QUESTIONS TO ANSWER =>
#1 In the passage on the union dispute, how many days of action did striking members lose pay during?
#2 Please copy the passage on the union dispute word for word from "Since the pandemic" to "of higher education.".

Since the pandemic hit, the components of the ‘four fights’ have been particularly highlighted, once again emphasising the huge importance of this dispute. Once the lockdown was announced, we had to adapt immediately and continue to deliver high quality teaching, research and support services in extremely difficult circumstances. This relied, and continues to rely, on the goodwill of staff. Now, the most precarious staff on fixed-term contracts are being rewarded with redundancies whilst the more secure will have hugely increased workloads as a result. These job cuts are being blamed on a projected drastic fall in student numbers for the next academic year, but in reality this is due to incompetent and cut-throat managements, a lack of emergency planning and the rampant marketisation of higher education.

Even with the difficulties of the current situation, the progression of the two disputes is urgent. The Higher Education Committee (HEC) should reject the four fights offer and go ahead with both reballots for industrial action. The question of when the reballots should take place is a live debate – we need a clear strategy for the disputes including a serious campaign to get the vote out to smash the 50% threshold required by the anti-trade union laws. Striking members have lost a huge amount of pay during the 22 days of action and we are exhausted. But there is still a willingness to fight if we know that there is a plan so that our action is not wasted and that the union leadership will not seek to capitulate against our wishes. This plan should be formulated now and the lack of strategy should not be used as an excuse to push the reballots further and further down the line. Reballots started by the end of June, as previously agreed by the HEC, could mean that we have a mandate for industrial action in place by the start of the academic year when a withdrawal of labour would have a hugely significant effect. But if obstacles are continually put in our way by those who want to end the disputes, the reballots will not be successful. This will also be the case if the reballots are held later on in Autumn if moves are not made now to build support amongst members. There is also a real danger that the reballots will not happen at all if the timeframe is extended endlessly into the future.

DATA FOR ANALYSIS =>
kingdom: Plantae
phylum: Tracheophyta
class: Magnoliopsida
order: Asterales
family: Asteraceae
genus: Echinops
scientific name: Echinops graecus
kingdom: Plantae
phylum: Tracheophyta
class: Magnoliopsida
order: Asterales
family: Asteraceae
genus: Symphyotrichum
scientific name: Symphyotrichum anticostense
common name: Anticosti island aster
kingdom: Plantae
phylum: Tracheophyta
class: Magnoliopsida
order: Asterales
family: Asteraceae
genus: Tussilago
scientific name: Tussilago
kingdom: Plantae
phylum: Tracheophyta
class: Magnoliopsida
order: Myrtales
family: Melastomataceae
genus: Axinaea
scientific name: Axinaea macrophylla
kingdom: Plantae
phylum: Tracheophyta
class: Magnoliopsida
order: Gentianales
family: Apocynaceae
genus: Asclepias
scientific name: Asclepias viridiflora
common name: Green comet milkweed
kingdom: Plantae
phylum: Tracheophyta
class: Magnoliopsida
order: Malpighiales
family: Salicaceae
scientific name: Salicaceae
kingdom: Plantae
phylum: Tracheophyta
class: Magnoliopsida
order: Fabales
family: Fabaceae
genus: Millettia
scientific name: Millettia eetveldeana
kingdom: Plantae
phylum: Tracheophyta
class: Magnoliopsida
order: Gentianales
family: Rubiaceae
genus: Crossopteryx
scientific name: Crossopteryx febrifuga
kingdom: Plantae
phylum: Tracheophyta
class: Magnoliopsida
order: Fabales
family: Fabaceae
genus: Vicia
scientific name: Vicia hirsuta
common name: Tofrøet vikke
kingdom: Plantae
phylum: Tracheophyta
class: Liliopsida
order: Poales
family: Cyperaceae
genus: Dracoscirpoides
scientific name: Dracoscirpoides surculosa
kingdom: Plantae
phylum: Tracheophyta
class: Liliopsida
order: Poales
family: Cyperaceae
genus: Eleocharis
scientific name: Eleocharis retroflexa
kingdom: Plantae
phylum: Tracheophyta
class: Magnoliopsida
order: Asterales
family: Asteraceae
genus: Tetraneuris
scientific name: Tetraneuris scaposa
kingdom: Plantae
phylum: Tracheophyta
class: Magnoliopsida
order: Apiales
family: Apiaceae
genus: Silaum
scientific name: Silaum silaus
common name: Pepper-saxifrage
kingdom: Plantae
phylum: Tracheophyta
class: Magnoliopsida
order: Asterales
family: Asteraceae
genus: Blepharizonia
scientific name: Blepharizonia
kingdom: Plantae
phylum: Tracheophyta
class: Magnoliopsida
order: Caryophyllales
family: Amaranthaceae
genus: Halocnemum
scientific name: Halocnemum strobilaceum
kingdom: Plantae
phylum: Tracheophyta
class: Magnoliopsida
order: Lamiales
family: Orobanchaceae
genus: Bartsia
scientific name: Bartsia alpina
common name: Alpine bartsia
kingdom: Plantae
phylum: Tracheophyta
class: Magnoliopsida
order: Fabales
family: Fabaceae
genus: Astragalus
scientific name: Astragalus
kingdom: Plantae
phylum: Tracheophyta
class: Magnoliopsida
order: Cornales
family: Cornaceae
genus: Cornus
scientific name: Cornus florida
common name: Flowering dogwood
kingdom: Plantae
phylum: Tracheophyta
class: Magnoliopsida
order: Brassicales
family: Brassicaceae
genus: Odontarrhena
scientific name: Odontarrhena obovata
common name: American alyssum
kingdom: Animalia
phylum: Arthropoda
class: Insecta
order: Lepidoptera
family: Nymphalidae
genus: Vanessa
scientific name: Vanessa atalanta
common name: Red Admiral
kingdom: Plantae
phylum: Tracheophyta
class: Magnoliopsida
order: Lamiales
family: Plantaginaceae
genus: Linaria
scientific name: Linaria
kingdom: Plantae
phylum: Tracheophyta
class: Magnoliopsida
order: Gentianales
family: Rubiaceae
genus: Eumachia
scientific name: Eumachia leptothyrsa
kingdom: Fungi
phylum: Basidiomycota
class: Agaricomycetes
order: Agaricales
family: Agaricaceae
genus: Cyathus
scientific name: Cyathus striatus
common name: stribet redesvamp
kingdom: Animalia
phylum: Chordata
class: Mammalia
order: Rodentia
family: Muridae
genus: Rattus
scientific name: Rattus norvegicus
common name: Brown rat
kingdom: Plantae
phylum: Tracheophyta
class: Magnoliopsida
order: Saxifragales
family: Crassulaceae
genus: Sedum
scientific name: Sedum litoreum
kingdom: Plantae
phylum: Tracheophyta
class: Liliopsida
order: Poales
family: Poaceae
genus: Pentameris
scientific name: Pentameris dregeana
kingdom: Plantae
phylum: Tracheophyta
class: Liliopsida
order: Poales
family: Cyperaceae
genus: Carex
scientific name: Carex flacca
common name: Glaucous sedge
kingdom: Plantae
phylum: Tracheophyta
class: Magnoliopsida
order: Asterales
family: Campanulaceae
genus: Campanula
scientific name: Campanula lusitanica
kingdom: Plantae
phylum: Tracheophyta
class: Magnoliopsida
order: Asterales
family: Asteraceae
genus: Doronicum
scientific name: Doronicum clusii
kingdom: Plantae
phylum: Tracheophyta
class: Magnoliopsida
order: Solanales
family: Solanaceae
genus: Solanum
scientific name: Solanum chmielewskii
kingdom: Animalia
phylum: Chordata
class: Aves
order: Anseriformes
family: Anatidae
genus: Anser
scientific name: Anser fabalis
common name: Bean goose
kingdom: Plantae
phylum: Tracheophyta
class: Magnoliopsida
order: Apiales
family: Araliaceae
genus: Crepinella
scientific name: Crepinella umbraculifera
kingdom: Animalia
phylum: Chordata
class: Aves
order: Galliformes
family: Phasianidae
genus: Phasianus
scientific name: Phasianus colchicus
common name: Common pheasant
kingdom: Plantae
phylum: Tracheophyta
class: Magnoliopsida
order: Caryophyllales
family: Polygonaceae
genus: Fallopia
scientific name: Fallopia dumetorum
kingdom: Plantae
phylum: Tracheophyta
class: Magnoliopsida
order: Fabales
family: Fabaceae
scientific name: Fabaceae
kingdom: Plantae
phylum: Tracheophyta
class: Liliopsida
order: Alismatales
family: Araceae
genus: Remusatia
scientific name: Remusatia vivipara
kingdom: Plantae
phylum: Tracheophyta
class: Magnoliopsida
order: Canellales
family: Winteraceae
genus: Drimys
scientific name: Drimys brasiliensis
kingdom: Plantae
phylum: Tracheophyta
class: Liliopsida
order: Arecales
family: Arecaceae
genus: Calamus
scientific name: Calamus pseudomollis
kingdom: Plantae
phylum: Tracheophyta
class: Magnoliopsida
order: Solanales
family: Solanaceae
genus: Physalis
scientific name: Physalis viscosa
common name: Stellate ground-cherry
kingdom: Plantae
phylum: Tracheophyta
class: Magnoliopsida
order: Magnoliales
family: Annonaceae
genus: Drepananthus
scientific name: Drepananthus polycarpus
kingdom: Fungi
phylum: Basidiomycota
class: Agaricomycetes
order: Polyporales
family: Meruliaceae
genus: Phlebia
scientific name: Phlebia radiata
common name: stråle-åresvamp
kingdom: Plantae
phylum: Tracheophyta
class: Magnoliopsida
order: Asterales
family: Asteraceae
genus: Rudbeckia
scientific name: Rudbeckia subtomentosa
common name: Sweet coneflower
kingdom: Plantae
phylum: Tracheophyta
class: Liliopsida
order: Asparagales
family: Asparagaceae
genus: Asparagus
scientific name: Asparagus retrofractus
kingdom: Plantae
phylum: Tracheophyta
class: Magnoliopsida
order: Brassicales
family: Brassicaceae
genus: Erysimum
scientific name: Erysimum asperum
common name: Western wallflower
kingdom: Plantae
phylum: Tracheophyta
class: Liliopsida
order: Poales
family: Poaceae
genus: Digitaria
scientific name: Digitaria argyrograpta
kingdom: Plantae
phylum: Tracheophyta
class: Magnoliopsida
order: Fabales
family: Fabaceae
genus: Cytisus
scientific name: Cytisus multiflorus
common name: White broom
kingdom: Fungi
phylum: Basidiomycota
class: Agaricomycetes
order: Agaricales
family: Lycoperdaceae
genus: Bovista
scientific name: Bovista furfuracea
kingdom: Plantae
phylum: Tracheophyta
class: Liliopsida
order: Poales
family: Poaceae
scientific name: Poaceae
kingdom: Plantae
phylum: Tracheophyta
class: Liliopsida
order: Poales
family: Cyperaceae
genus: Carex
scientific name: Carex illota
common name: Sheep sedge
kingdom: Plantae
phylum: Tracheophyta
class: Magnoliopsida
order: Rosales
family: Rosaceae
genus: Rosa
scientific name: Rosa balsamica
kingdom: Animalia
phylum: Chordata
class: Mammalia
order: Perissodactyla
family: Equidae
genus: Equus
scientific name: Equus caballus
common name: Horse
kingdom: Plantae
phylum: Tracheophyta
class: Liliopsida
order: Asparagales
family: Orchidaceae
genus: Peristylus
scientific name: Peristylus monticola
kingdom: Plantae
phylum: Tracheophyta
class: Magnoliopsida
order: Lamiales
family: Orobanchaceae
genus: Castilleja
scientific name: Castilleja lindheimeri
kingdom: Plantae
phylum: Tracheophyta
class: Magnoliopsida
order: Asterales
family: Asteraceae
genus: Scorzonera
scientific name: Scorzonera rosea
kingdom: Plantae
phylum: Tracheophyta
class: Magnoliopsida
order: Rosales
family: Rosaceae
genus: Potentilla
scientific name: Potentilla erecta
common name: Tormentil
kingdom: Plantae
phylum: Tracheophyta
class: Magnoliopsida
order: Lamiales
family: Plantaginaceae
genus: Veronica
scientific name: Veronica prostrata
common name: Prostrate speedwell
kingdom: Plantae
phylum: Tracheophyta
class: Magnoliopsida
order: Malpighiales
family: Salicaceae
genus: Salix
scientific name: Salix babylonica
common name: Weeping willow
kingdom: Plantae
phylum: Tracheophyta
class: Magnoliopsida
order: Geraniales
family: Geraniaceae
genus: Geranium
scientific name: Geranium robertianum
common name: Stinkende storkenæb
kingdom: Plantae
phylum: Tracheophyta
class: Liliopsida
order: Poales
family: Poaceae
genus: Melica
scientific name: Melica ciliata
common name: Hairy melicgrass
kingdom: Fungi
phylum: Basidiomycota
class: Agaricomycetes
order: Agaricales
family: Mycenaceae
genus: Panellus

EXERCISE RESULTS =>
#1 22 days.

#2
Since the pandemic hit, the components of the ‘four fights’ have been particularly highlighted, once again emphasising the huge importance of this dispute. Once the lockdown was announced, we had to adapt immediately and continue to deliver high quality teaching, research and support services in extremely difficult circumstances. This relied, and continues to rely, on the goodwill of staff. Now, the most precarious staff on fixed-term contracts are being rewarded with redundancies whilst the more secure will have hugely increased workloads as a result. These job cuts are being blamed on a projected drastic fall in student numbers for the next academic year, but in reality this is due to incompetent and cut-throat managements, a lack of emergency planning and the rampant marketisation of higher education.